Maybe it was planned that way or maybe it was the sun and humidity, but somehow the Possum Creek Playboy reunion ended up in the shade under a small bridge beside the stage. This reunion of several old time bluegrass bands was a fun and spirited jam session.
Tony Williamson is a North Carolina Heritage Award winner, one of the many awards he’s received over his long career. He shared his love of music with the fans at the Near Moore Stage. We loved the stage area which was decorated with vinyl album flowers.
The Steeldrivers headlined the Piedmont Stage on Saturday night. Fiddle player and singer Tammy Rogers is from Rogersville, Tennessee so the show was a bit of a homecoming for her. The ‘Drivers sounded strong and they has a great connection with the crowd.
Festival headliners included blues legend Taj Mahal Trio and Railroad Earth on Friday night. Saturday night’s headliners included the Marcus King Band and Old Crow Medicine Show.
Sunday was a Texas honky tonking swing kind of day with Dale Watson followed by Asleep at the Wheel, led by the amazing Ray Benson.
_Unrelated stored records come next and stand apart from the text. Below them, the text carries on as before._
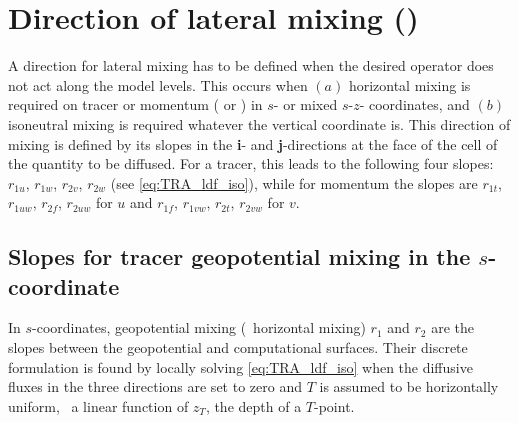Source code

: \documentclass[../main/NEMO_manual]{subfiles}
\begin{document}
\section[Direction of lateral mixing (\textit{ldfslp.F90})]{Direction of lateral mixing (\protect{})}
\label{sec:LDF_slp}


A direction for lateral mixing has to be defined when the desired operator does not act along the model levels.
This occurs when $(a)$ horizontal mixing is required on tracer or momentum
( or ) in $s$- or mixed $s$-$z$- coordinates,
and $(b)$ isoneutral mixing is required whatever the vertical coordinate is.
This direction of mixing is defined by its slopes in the \textbf{i}- and \textbf{j}-directions at the face of
the cell of the quantity to be diffused.
For a tracer, this leads to the following four slopes:
$r_{1u}$, $r_{1w}$, $r_{2v}$, $r_{2w}$ (see \autoref{eq:TRA_ldf_iso}),
while for momentum the slopes are  $r_{1t}$, $r_{1uw}$, $r_{2f}$, $r_{2uw}$ for $u$ and
$r_{1f}$, $r_{1vw}$, $r_{2t}$, $r_{2vw}$ for $v$.


\subsection{Slopes for tracer geopotential mixing in the $s$-coordinate}

In $s$-coordinates, geopotential mixing (\ie\ horizontal mixing) $r_1$ and $r_2$ are the slopes between
the geopotential and computational surfaces.
Their discrete formulation is found by locally solving \autoref{eq:TRA_ldf_iso} when
the diffusive fluxes in the three directions are set to zero and $T$ is assumed to be horizontally uniform,
\ie\ a linear function of $z_T$, the depth of a $T$-point.
\end{document}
Rhythm and Roots is a great mix of national and local bands. It’s a fine reminder that you can find someone playing bluegrass, country, Americana, swing, blues, or something just about any night in Bristol. Many of the festival stages and venues host music all year long. Stop by sometime and check them out!
Birthplace of Country Music Museum was open to guests throughout the weekend, and Radio Bristol hosted a roundup of festival acts for the Farm and Fun Time radio broadcast.
The museum presented several screenings of the documentary, Born in Bristol: The Untold Story of the Birth of Country Music. Unfortunately, we missed that but heard from several people that it was wonderful.
Rhythm and Roots closed out with a 50th anniversary tribute to Folsom Prison Blues, hosted by the New Familiars.